MONAGHAN, G. William1, ARGYILAN, Erin P.2, THOMPSON, Todd A.3 and RUSSELL, Kevin P.3, (1)Indiana Gelogical Survey, Indiana University, 611 N. Walnut Grove Ave, Bloomington, IN 47405, (2)Dept. of Geosciences, Indiana University Northwest, 3400 W. Broadway, Gary, IN 46408, (3)Indiana Geological Survey, Indiana University, 611 North Walnut Grove, Bloomington, IN 47405-2208, gmonagha@indiana.edu

Mt. Baldy, in the eastern part of the Indiana Dunes National Lakeshore, is the largest active dune along the southern Lake Michigan shoreline and is the most popular attraction in the park. In July 2013, a 6-year-old boy was trapped 3 m or more below surface in a hole within the dune.
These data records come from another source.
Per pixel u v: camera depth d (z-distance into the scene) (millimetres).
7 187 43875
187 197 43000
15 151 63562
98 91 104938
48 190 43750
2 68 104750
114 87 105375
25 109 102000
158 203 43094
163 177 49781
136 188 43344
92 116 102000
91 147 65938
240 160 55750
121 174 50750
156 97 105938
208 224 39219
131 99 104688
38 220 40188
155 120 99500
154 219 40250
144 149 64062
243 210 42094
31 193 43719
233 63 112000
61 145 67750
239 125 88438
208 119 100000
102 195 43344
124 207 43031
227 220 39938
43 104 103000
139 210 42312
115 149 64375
Because neither the formation processes nor the extent and significance of the hazard represented by this hole were known, Mt. Baldy was closed to foot traffic and remains so today. Similar holes have been discovered since 2013. To understand the development of the voids, we undertook a study of the architecture of the dune using ground-penetrating radar (GPR) and solid-earth (GeoProbe) cores. Three ~250-m and 33 80-m transects oriented north-northwest to south-southeast, respectively, were established perpendicular to the shoreline and longitudinal to the direction of sediment transport of the dune. Elevation-corrected, multispectral GPR (50, 100, 250 MHz) was selectively collected along these transects. Additionally, 24 GeoProbe cores up to 24 m deep were collected across the Mt. Baldy landscape, particularly along some of the GPR transects. Five light-shielded core samples obtained at select intervals and locales in the subsurface provided optically stimulated luminescence dating; organic samples retrieved from several other cores yielded radiocarbon dates.

We used the data from the cores and GPR transects to define four major stratigraphic horizons. These include an upper and lower dune that were separated by a time-transgressive paleosol developed on the lower dune. The upper dune formed during the 20th century and corresponds to present-day Mt. Baldy; the lower dune formed at 3-4 ka, after ancestral Lake Michigan fell from the peak mid-Holocene (Nipissing phase) water level. The dunes are underlain by basal back-barrier lacustrine and wetland deposits that accumulated during the rise to the peak Nipissing. This study shows that the voids that closed Mt. Baldy occur on the stoss side of Mt. Baldy, where trees that were rooted into the paleosol and buried during the landward migration of the dune in the early 20th century are now being unearthed as the dune continues to migrate. At this locale, some of the trees decay in place, producing voids of widely varying size, depth, and orientation related to the positon of the buried tree trunks and limbs.